The free-swinging start of Adrian Beltre
|04.10.10 at 11:42 am ET|
On the one hand, Adrian Beltre has five hits in his first 15 at-bats, good for a .333 average that suggests a nice start to his Red Sox career – particularly given that he played a key role in the Sox’ only win of the year. But beyond that, his offensive approach has seemed a curious one.
It is not just that Adrian Beltre has yet to take a walk in his 16 plate appearances this year. He hasn’t come close.
He has yet to reach a three-balls count this year. In his fourth at-bat in Friday’s 4-3 loss to the Royals, he lined a single into center on a 2-0 pitch – just the second time he’s gotten to a two-balls count this year.
Here is the rather amazing breakdown of the counts when he put a ball in play thus far this year:
0-0 count – 3
0-1 count – 3
0-2 count – 1
1-0 count – 2
1-1 count – 1
1-2 count – 4
2-0 count – 1
2-2 count – 1
Beltre is now averaging just 2.69 pitches per plate appearance, third fewest in the majors.
It is, of course, far too early to make sweeping assessments of what kind of a hitter he is, and whether this has simply been an unusually aggressive period. J.D. Drew, after all, had not walked in the first three games of the season against the Yankees. Beltre’s 3.77 pitches per plate appearance in his career is actually slightly more than the big league average (3.75) during his time. It is also important to note that he has been making repeated solid contact, with multiple warning track flyballs that have offered a glimpse of his power potential.
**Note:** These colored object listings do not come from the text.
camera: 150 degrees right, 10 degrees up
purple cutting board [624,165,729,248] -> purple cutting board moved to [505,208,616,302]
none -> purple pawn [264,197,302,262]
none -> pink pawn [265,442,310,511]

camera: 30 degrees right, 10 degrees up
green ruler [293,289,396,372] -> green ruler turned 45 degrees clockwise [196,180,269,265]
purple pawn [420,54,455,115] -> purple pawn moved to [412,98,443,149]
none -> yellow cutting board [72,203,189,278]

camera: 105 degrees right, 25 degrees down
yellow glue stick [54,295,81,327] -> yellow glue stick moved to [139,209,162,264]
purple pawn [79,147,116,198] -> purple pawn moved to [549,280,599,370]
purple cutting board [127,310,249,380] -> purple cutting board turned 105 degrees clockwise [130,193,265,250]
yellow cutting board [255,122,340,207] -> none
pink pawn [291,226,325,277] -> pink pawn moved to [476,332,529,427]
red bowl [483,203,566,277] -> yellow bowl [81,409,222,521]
Even so, his on-base percentage has been below league average in 10 of his 13 seasons in the majors. And thus far — again, in an incredibly brief sample of games — he has shown a willingness to expand the strike zone with an aggressive approach that has been atypical for the Red Sox lineup under Theo Epstein.
It has also been noteworthy to see where Beltre has hit the ball on the field. He has put 14 balls in play this season, and all but two of those have been either up the middle or to the opposite field.
While there was some expectation that he would benefit significantly from relocating from Safeco (a frustrating environment for right-handers) to Fenway, Beltre suggests that his best power stroke is gap to gap. He crushed a flyball just in front of the bullpen in right-center during the Yankees series. The ball might have been off or over the wall in other parks, a reminder that his new home does not guarantee an offensive boost.
Beltre reflected on that fact in his interview on Friday’s pre-game show.
“Normally, when I’m going right, my balls are right-center to left-center. According to Fenway, that’s not probably the best spot. Hopefully this summer, those balls I hit to the wall might be a little farther than that.”